Das Abendessen beginnt und Teller mit Salat werden aufgetragen. Als Melanie kurz darauf an das Rednerpult auf der Bühne im vorderen Bereich des Saals tritt, spannt Officer McNulty die Kaumuskeln an. »Diese Frau ist ein Paradebeispiel für innere Stärke und Unerschütterlichkeit«, sagt er in einem Tonfall, als wollte er mich warnen, bloß nicht auf die Idee zu kommen, das Gegenteil zu behaupten.

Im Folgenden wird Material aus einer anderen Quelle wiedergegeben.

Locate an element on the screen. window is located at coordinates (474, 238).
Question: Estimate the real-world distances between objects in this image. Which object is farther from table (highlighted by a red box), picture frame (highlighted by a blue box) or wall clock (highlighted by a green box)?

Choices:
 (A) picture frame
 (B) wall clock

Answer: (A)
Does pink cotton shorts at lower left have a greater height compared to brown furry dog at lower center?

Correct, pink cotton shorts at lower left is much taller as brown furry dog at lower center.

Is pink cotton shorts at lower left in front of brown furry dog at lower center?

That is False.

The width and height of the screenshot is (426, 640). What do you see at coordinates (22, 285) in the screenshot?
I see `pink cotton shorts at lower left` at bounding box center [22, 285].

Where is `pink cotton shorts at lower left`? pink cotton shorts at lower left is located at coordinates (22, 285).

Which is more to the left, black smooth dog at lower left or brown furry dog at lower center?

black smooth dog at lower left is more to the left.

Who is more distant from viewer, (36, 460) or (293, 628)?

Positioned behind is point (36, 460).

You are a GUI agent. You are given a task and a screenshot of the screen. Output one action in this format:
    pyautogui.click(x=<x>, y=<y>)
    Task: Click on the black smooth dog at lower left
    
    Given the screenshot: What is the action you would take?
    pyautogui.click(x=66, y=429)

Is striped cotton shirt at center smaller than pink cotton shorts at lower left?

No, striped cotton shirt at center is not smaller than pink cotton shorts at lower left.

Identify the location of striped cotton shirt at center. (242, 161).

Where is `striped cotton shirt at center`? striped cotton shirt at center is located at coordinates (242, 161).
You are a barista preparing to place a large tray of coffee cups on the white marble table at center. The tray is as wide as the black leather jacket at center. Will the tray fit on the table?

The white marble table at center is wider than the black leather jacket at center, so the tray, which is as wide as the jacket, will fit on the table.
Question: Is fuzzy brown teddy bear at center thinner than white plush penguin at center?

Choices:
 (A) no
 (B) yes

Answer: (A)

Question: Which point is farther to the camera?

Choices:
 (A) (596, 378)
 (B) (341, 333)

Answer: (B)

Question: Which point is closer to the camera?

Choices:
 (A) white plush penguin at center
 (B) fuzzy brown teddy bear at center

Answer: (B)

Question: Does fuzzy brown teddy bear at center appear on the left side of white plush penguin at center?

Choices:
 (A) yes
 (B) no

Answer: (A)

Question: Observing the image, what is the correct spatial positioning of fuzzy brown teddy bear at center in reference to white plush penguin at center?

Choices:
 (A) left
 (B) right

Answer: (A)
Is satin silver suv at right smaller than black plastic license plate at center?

»Vielen Dank, dass Sie heute Abend alle hier sind«, sagt Melanie ins Mikrofon. »Es bedeutet Dan, Caroline, Julia und mir unglaublich viel, zu sehen, wie viele Unterstützer die Lacey-Kilduff-Memorial-Studienstiftung mittlerweile hat.«
Den Rest ihrer Rede blende ich aus. Nicht weil sie mich nicht interessieren würde, sondern weil es zu hart ist, ihr zuzuhören. Dadurch dass wir all die Jahre nie zu solchen Veranstaltungen eingeladen wurden, hatte ich keine Gelegenheit, mir einen Schutzpanzer zuzulegen. Nachdem Melanie ihre Rede beendet hat, stellt sie eine Studentin der University of Vermont vor, die das erste Stipendium der Stiftung erhalten hat. Das Mädchen spricht über ihren Traum, Ärztin zu werden, während unsere leeren Salatteller durch den Hauptgang ersetzt werden. Als sie fertig ist, applaudieren alle und wenden ihre Aufmerksamkeit dem Essen zu. Ich stochere in meinem trockenen Hühnchen, während Peter über Ampelanlagen monologisiert. Ob es noch zu früh für eine Pinkelpause ist?
»Es ist immer heikel, zu versuchen, den Erfordernissen einer modernen Verkehrsführung gerecht zu werden, ohne die Ästhetik des Stadtbilds zu gefährden«, doziert er.
Nope. Es ist nicht zu früh. Ich stehe auf, lege meine Serviette auf den Stuhl und verziehe mich.
Nachdem ich mir die Hände so lange gewaschen habe, dass sie zu schrumpeln anfangen, verlasse ich die Herrentoilette wieder und bleibe unschlüssig in dem Gang zwischen Festsaal und Foyer stehen. Bei der Vorstellung, an den Tisch zurückzukehren, bekomme ich Kopfschmerzen. Niemand wird mich vermissen, wenn ich noch ein paar Minuten länger wegbleibe.
Ich schlage den Kragen meines Jacketts hoch, drücke die schwere Tür auf und trete in die Dunkelheit hinaus. Es ist immer noch schwül, aber wenigstens nicht so stickig wie drinnen. An Abenden wie diesem habe ich immer das Gefühl, keine Luft zu bekommen, als wäre all das, was mein Bruder – tatsächlich und angeblich – getan hat, als ich zwölf war, auf mich übertragen worden und würde auf meinen Schultern lasten, seit er nicht mehr da ist. Ich war Declan KellysBruder, bevor ich die Chance hatte, jemand anderes zu werden, und manchmal fühlt es sich so an, als ob ich niemals mehr sein werde.